(Records from a collection)
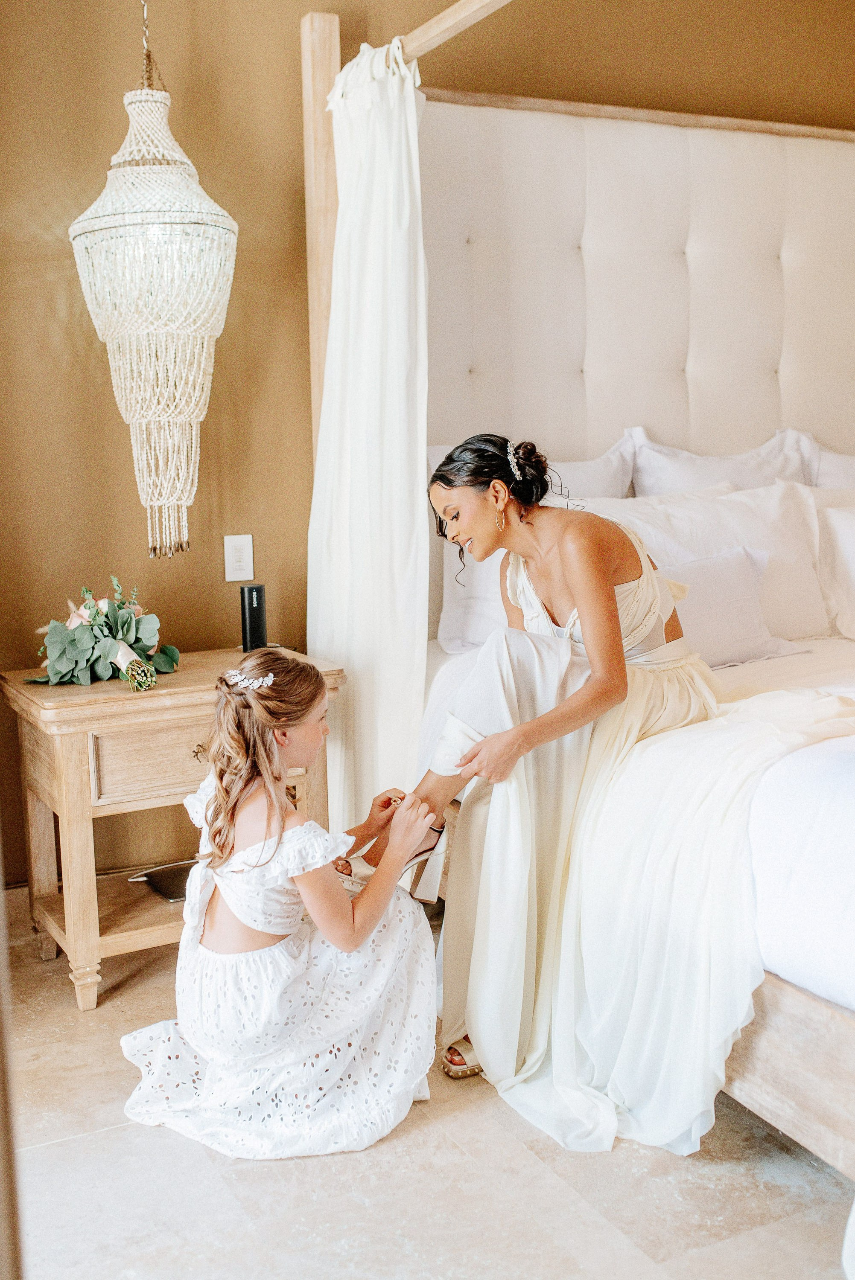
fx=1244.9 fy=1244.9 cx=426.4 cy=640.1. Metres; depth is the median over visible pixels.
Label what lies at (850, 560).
pillow
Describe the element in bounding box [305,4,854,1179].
bed
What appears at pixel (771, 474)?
pillow
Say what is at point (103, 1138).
floor
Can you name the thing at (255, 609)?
speaker
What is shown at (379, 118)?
curtain
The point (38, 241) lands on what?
wall
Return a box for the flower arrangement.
[26,578,180,689]
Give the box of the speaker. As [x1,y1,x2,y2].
[239,583,267,652]
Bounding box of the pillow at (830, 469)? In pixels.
[802,433,854,489]
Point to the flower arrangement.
(73, 644)
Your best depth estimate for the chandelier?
2.79 m
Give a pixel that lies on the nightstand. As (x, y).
(183, 720)
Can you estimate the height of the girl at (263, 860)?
0.875 m
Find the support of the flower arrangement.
on the nightstand
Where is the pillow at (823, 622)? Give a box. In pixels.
[596,480,830,644]
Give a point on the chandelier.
(205, 347)
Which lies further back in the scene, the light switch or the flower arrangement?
the light switch
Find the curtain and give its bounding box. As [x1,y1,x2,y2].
[308,26,431,863]
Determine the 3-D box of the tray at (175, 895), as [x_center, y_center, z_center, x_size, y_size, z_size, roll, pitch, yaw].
[-0.608,0.598,3.142,0.227,0.037,0.247,-5,9,-27]
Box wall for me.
[0,0,854,891]
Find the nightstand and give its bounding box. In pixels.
[0,648,345,1011]
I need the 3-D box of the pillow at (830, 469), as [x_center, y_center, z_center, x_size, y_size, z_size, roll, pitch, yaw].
[1.523,-0.419,4.070,0.715,0.512,0.293,-5,9,-27]
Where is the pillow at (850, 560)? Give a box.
[814,499,854,639]
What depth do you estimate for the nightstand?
2.86 m
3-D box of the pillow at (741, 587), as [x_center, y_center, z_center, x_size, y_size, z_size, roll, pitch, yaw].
[0.676,-0.080,3.250,0.612,0.295,0.220,-5,9,-27]
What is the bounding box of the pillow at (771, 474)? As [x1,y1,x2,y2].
[628,427,815,497]
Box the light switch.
[223,533,253,581]
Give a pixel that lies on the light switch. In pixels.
(233, 554)
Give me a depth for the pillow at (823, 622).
3.50 m
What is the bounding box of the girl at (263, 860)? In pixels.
[119,649,441,1159]
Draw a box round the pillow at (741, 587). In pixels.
[658,546,803,667]
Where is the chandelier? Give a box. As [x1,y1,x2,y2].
[69,2,238,560]
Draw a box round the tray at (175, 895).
[128,859,196,901]
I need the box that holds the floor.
[1,899,853,1279]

Exercise details — After removing each picture, print the entries above exactly as they were.

Exercise result —
fx=1244.9 fy=1244.9 cx=426.4 cy=640.1. Metres; depth is the median over visible pixels.
Label what lies at (850, 560).
pillow
Describe the element in bounding box [305,4,854,1179].
bed
What appears at pixel (771, 474)?
pillow
Say what is at point (103, 1138).
floor
Can you name the thing at (255, 609)?
speaker
What is shown at (379, 118)?
curtain
The point (38, 241) lands on what?
wall
Return a box for the flower arrangement.
[26,578,180,689]
Give the box of the speaker. As [x1,y1,x2,y2].
[239,583,267,652]
Bounding box of the pillow at (830, 469)? In pixels.
[802,433,854,489]
Point to the flower arrangement.
(73, 644)
Your best depth estimate for the chandelier?
2.79 m
Give a pixel that lies on the nightstand. As (x, y).
(183, 720)
Can you estimate the height of the girl at (263, 860)?
0.875 m
Find the support of the flower arrangement.
on the nightstand
Where is the pillow at (823, 622)? Give a box. In pixels.
[596,480,830,644]
Give a point on the chandelier.
(205, 347)
Which lies further back in the scene, the light switch or the flower arrangement?
the light switch
Find the curtain and give its bounding box. As [x1,y1,x2,y2].
[308,26,431,863]
Determine the 3-D box of the tray at (175, 895), as [x_center, y_center, z_center, x_size, y_size, z_size, roll, pitch, yaw].
[-0.608,0.598,3.142,0.227,0.037,0.247,-5,9,-27]
Box wall for me.
[0,0,854,891]
Find the nightstand and give its bounding box. In pixels.
[0,648,345,1011]
I need the 3-D box of the pillow at (830, 469), as [x_center, y_center, z_center, x_size, y_size, z_size, roll, pitch, yaw].
[1.523,-0.419,4.070,0.715,0.512,0.293,-5,9,-27]
Where is the pillow at (850, 560)? Give a box.
[814,499,854,639]
What depth do you estimate for the nightstand?
2.86 m
3-D box of the pillow at (741, 587), as [x_center, y_center, z_center, x_size, y_size, z_size, roll, pitch, yaw].
[0.676,-0.080,3.250,0.612,0.295,0.220,-5,9,-27]
What is the bounding box of the pillow at (771, 474)? As [x1,y1,x2,y2].
[628,427,815,497]
Box the light switch.
[223,533,253,581]
Give a pixel that lies on the light switch. In pixels.
(233, 554)
Give me a depth for the pillow at (823, 622).
3.50 m
What is the bounding box of the girl at (263, 860)? In pixels.
[119,649,441,1159]
Draw a box round the pillow at (741, 587). In pixels.
[658,546,803,667]
Where is the chandelier? Give a box. As [x1,y1,x2,y2].
[69,2,238,560]
Draw a box round the tray at (175, 895).
[128,859,196,901]
I need the box that holds the floor.
[1,899,853,1279]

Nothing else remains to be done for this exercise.